The one thing that works in his favour, of course, is that the bike is also not completely new to him either. Working since his Honda departure at the end of 2020 as Yamaha’s test rider, he’s had adequate time with it in private testing to at least ensure that he’s not going to jump straight into the deep end and also raced for both the works team and Razlan’s previous team Petronas as an injury stand-in last year.

However, with surprise from many at just how little Yamaha has used Crutchlow’s talent, with only a very limited amount of time on the bike compared to the likes of Honda’s Stefan Bradl or Michele Pirro at Ducati, it’s still far from enough to leave him in a position where you believe that he’s likely to outshine what Dovizioso has managed in the first half of 2022 – namely, battling for the final points-scoring places every weekend.
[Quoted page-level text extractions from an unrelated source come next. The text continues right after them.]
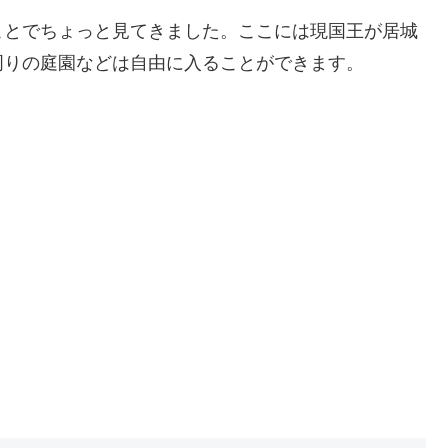
ことでちょっと見てきました。ここには現国王が居城
周りの庭園などは自由に入ることができます。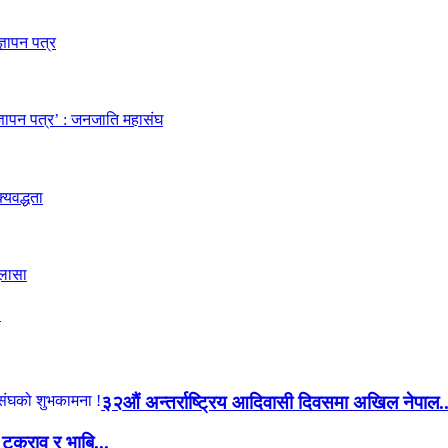
.
३२औं अन्तर्राष्ट्रिय आदिवासी दिवसमा अखिल नेपाल..
य टकराव र भाबि...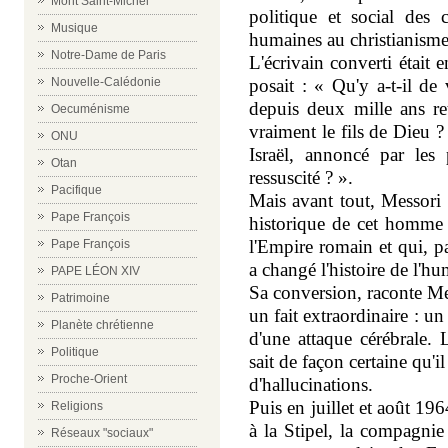
Mont Saint-Michel
politique et social des c
Musique
humaines au christianisme
Notre-Dame de Paris
L'écrivain converti était 
Nouvelle-Calédonie
posait : « Qu'y a-t-il de 
depuis deux mille ans ret
Oecuménisme
vraiment le fils de Dieu ?
ONU
Israël, annoncé par les 
Otan
ressuscité ? ».
Pacifique
Mais avant tout, Messori r
Pape François
historique de cet homme
l'Empire romain et qui, pa
Pape François
a changé l'histoire de l'hu
PAPE LÉON XIV
Sa conversion, raconte Mes
Patrimoine
un fait extraordinaire : u
Planète chrétienne
d'une attaque cérébrale. 
Politique
sait de façon certaine qu'i
Proche-Orient
d'hallucinations.
Puis en juillet et août 196
Religions
à la Stipel, la compagnie
Réseaux "sociaux"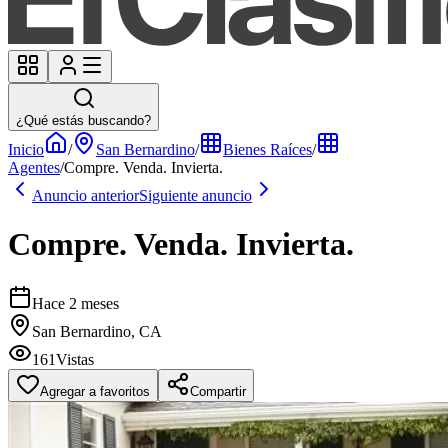
¿Qué estás buscando?
Inicio
/
San Bernardino
/
Bienes Raíces
/
Agentes
/
Compre. Venda. Invierta.
Anuncio anterior
Siguiente anuncio
Compre. Venda. Invierta.
Hace 2 meses
San Bernardino, CA
161
Vistas
Agregar a favoritos
Compartir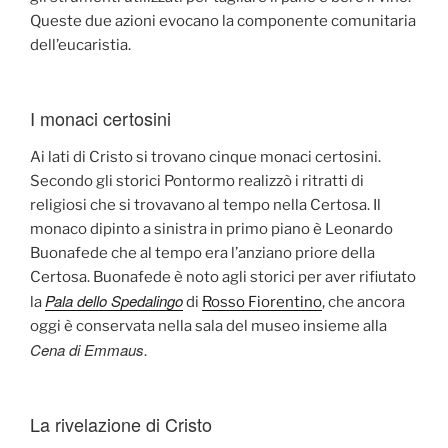
Queste due azioni evocano la componente comunitaria
dell’eucaristia.
I monaci certosini
Ai lati di Cristo si trovano cinque monaci certosini.
Secondo gli storici Pontormo realizzò i ritratti di
religiosi che si trovavano al tempo nella Certosa. Il
monaco dipinto a sinistra in primo piano è Leonardo
Buonafede che al tempo era l’anziano priore della
Certosa. Buonafede è noto agli storici per aver rifiutato
Pala dello Spedalingo
la
di
Rosso Fiorentino
, che ancora
oggi è conservata nella sala del museo insieme alla
Cena di Emmaus
.
La rivelazione di Cristo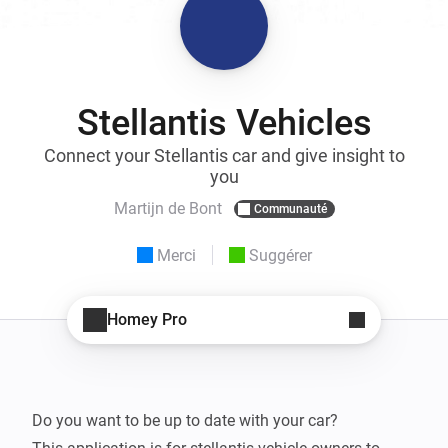
Stellantis Vehicles
Connect your Stellantis car and give insight to
you
Martijn de Bont
Communauté
Merci
Suggérer
Homey Pro
Do you want to be up to date with your car?
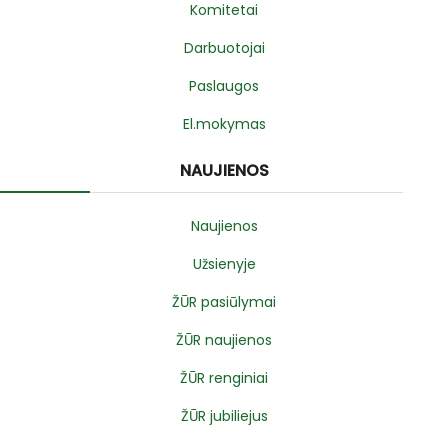
Komitetai
Darbuotojai
Paslaugos
El.mokymas
NAUJIENOS
Naujienos
Užsienyje
ŽŪR pasiūlymai
ŽŪR naujienos
ŽŪR renginiai
ŽŪR jubiliejus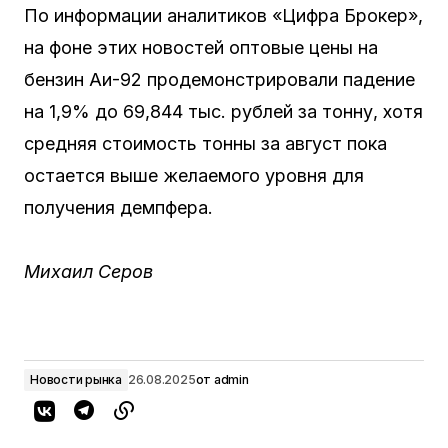
По информации аналитиков «Цифра Брокер»,
на фоне этих новостей оптовые цены на
бензин Аи-92 продемонстрировали падение
на 1,9% до 69,844 тыс. рублей за тонну, хотя
средняя стоимость тонны за август пока
остается выше желаемого уровня для
получения демпфера.
Михаил Серов
Новости рынка
26.08.2025
от
admin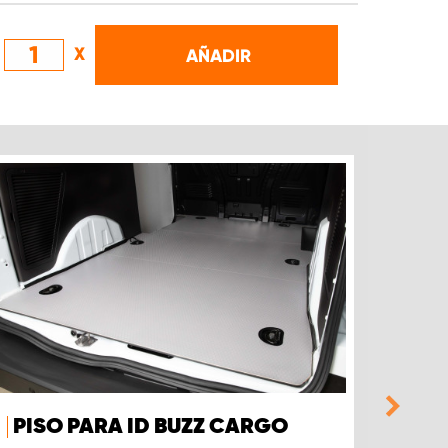
X
AÑADIR
PISO PARA ID BUZZ CARGO
PIS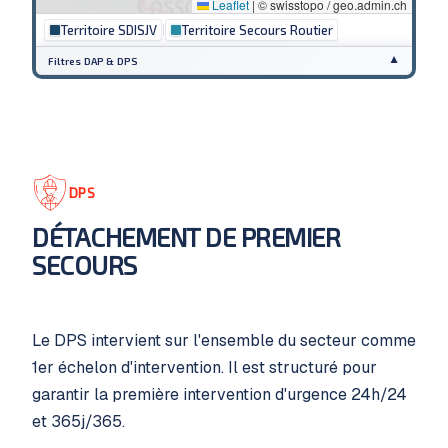
DPS
DÉTACHEMENT DE PREMIER
SECOURS
Le DPS intervient sur l'ensemble du secteur comme
1er échelon d'intervention. Il est structuré pour
garantir la première intervention d'urgence 24h/24
et 365j/365.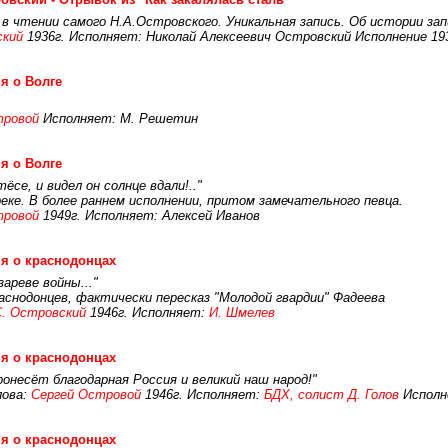
 в чтении самого Н.А.Островского. Уникальная запись. Об истории з
ский
1936г. Исполняет: Николай Алексеевич Островский Исполнение 19
я о Волге
тровой
Исполняет: М. Решетин
я о Волге
ёсе, и видел он солнце вдали!.."
еке. В более раннем исполнении, притом замечательного певца.
тровой
1949г. Исполняет: Алексей Иванов
я о краснодонцах
зареве войны..."
аснодонцев, фактически пересказ "Молодой гвардии" Фадеева
С. Островский
1946г. Исполняет:
И. Шмелев
я о краснодонцах
ронесёт благодарная Россия и великий наш народ!"
ова:
Сергей Островой
1946г. Исполняет:
БДХ, солист Д. Голов
Исполне
я о краснодонцах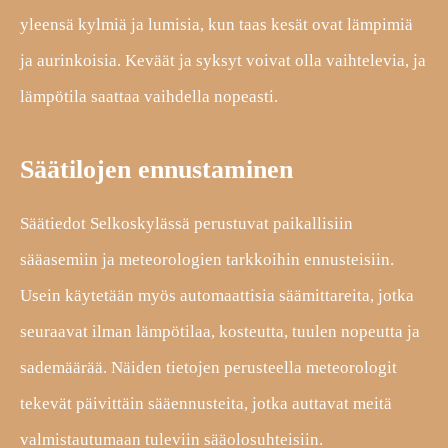
yleensä kylmiä ja lumisia, kun taas kesät ovat lämpimiä
ja aurinkoisia. Keväät ja syksyt voivat olla vaihtelevia, ja
lämpötila saattaa vaihdella nopeasti.
Säätilojen ennustaminen
Säätiedot Selkoskylässä perustuvat paikallisiin
sääasemiin ja meteorologien tarkkoihin ennusteisiin.
Usein käytetään myös automaattisia säämittareita, jotka
seuraavat ilman lämpötilaa, kosteutta, tuulen nopeutta ja
sademäärää. Näiden tietojen perusteella meteorologit
tekevät päivittäin sääennusteita, jotka auttavat meitä
valmistautumaan tuleviin sääolosuhteisiin.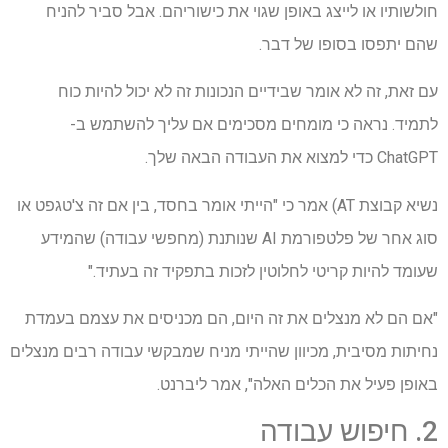
חולשותיו או לייצג באופן שגוי את כישוריהם. אבל סביר להניח
שהם יתפסו בסופו של דבר.
עם זאת, זה לא אומר שבידיים הנכונות זה לא יכול להיות כוח
לתמיד. נראה כי מומחים מסכימים אם עליך להשתמש ב-
ChatGPT כדי למצוא את העבודה הבאה שלך.
נשיא קבוצת AT) אמר כי "הייתי אומר בחסד, בין אם זה צ'טגפט או
סוג אחר של פלטפורמת AI שנותנת (מחפשי עבודה) שהמידע
שעומד להיות קריטי לחלוטין לזכות בתפקיד זה בעתיד."
"אם הם לא מנצלים את זה היום, הם מכניסים את עצמם בעמדת
נחיתות מסיבית, מכיוון שהייתי מניח שמבקשי עבודה רבים מנצלים
באופן פעיל את הכלים האלה", אמר ליברנט.
2. חיפוש עבודה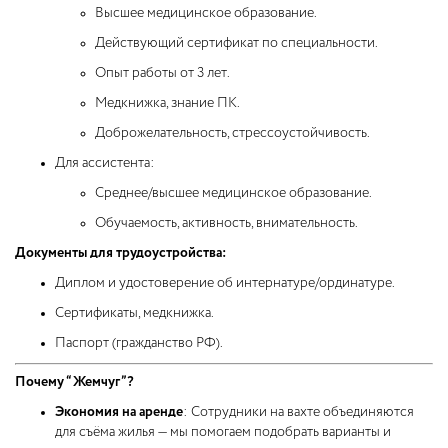
Высшее медицинское образование.
Действующий сертификат по специальности.
Опыт работы от 3 лет.
Медкнижка, знание ПК.
Доброжелательность, стрессоустойчивость.
Для ассистента:
Среднее/высшее медицинское образование.
Обучаемость, активность, внимательность.
Документы для трудоустройства:
Диплом и удостоверение об интернатуре/ординатуре.
Сертификаты, медкнижка.
Паспорт (гражданство РФ).
Почему “Жемчуг”?
Экономия на аренде
: Сотрудники на вахте объединяются
для съёма жилья — мы помогаем подобрать варианты и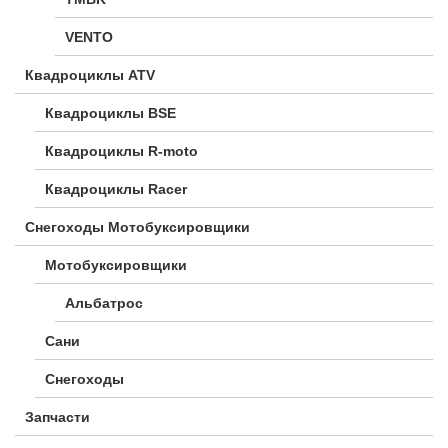
VENTO
Квадроциклы ATV
Квадроциклы BSE
Квадроциклы R-moto
Квадроциклы Racer
Снегоходы Мотобуксировщики
Мотобуксировщики
Альбатрос
Сани
Снегоходы
Запчасти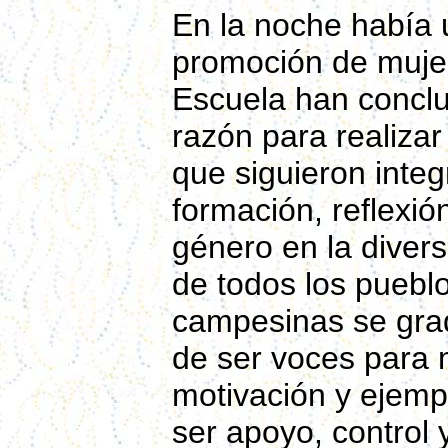
En la noche había 
promoción de mujer
Escuela han conclui
razón para realiza
que siguieron inte
formación, reflexió
género en la divers
de todos los puebl
campesinas se grad
de ser voces para 
motivación y ejemp
ser apoyo, control 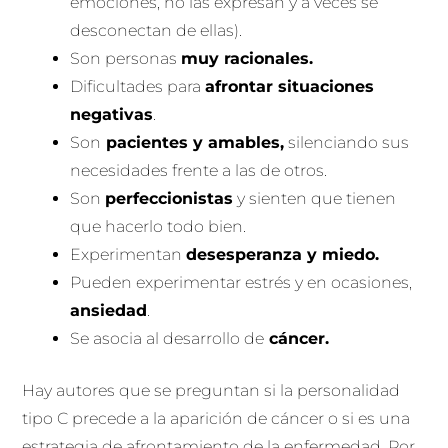
emociones, no las expresan y a veces se
desconectan de ellas).
Son personas
muy racionales.
Dificultades para
afrontar situaciones
negativas
.
Son
pacientes y amables,
silenciando sus
necesidades frente a las de otros.
Son
perfeccionistas
y sienten que tienen
que hacerlo todo bien.
Experimentan
desesperanza y miedo.
Pueden experimentar estrés y en ocasiones,
ansiedad
.
Se asocia al desarrollo de
cáncer.
Hay autores que se preguntan si la personalidad
tipo C precede a la aparición de cáncer o si es una
estrategia de afrontamiento de la enfermedad. Por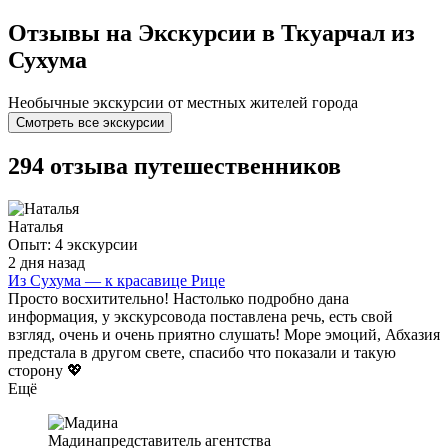
Отзывы на Экскурсии в Ткуарчал из
Сухума
Необычные экскурсии от местных жителей города
Смотреть все экскурсии
294 отзыва путешественников
Наталья
Опыт: 4 экскурсии
2 дня назад
Из Сухума — к красавице Рице
Просто восхитительно! Настолько подробно дана
информация, у экскурсовода поставлена речь, есть свой
взгляд, очень и очень приятно слушать! Море эмоций, Абхазия
предстала в другом свете, спасибо что показали и такую
сторону 💖
Ещё
Мадина
представитель агентства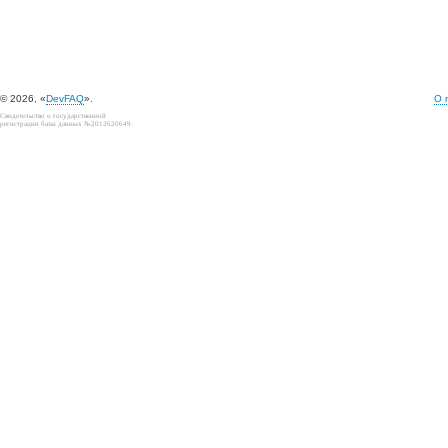
© 2026, «
DevFAQ
».
О 
Свидетельство о государственной
регистрации базы данных №2012620649.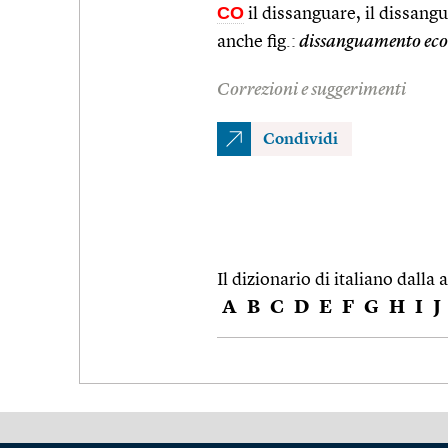
CO
il dissanguare, il dissangua
anche fig.:
dissanguamento ec
Correzioni e suggerimenti
Condividi
Il dizionario di italiano dalla a
A
B
C
D
E
F
G
H
I
J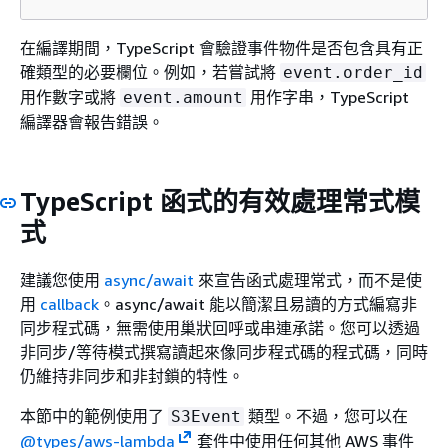
在編譯期間，TypeScript 會驗證事件物件是否包含具有正
確類型的必要欄位。例如，若嘗試將
event.order_id
用作數字或將
用作字串，TypeScript
event.amount
編譯器會報告錯誤。
TypeScript 函式的有效處理常式模
式
建議您使用
async/await
來宣告函式處理常式，而不是使
用
callback
。async/await 能以簡潔且易讀的方式編寫非
同步程式碼，無需使用巢狀回呼或串連承諾。您可以透過
非同步/等待模式撰寫讀起來像同步程式碼的程式碼，同時
仍維持非同步和非封鎖的特性。
本節中的範例使用了
類型。不過，您可以在
S3Event
@types/aws-lambda
套件中使用任何其他 AWS 事件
There’s no question that the cycling-mad Crutchlow will return with a high level of fitness, mind you. That’s one thing that is sure to have been a consideration for Yamaha and with the British racer normally one of the few riders on the grid to completely eschew motorcycle training away from race weekends, he’s not going to be at as much of a disadvantage as some would be when he returns.

But more than anything else, what sticking Crutchlow on the bike rather than recruiting a junior racer or someone less experienced will do is provide Yamaha with fresh data on a machine that up until this point has looked like it’s only able to be successfully ridden by one person: Quartararo.

Dovizioso has very much looked to be in retirement mode from early on in 2022, while his team-mate Darryn Binder is a direct-from-Moto3 rookie and an out-of-form Franco Morbidelli appears to still be carrying the after-effects of the major knee reconstruction surgery he underwent midway through last year.

As a result, the addition of the normally forthright and outspoken Crutchlow back into the Yamaha mix should mean that the team is able to get some significant feedback on its perceived problems going forward, in time to perhaps properly address them for 2023 – or maybe to realise that there’s not much to fix in the first place.

In fact, in many ways it mirrors the job being completed at the Repsol Honda team, where test rider Bradl has spent the best part of two years deputising for Marc Marquez as he undergoes complication after complication with the right arm injury suffered at Jerez in July 2020.


With Marquez out of action again as he continues to recuperate from his latest operation, Bradl has been handed an essentially unlimited amount of on-track development time, even if that does come with the race weekend restrictions of no engine or aerodynamics development.

Should Yamaha choose to mirror that model with Crutchlow, then it might well mean that real success for him in the final six races of 2022 is not measured specifically in on-track results but rather in improving the potential of the Yamaha for the racers who’ll be on it in 2023 and beyond.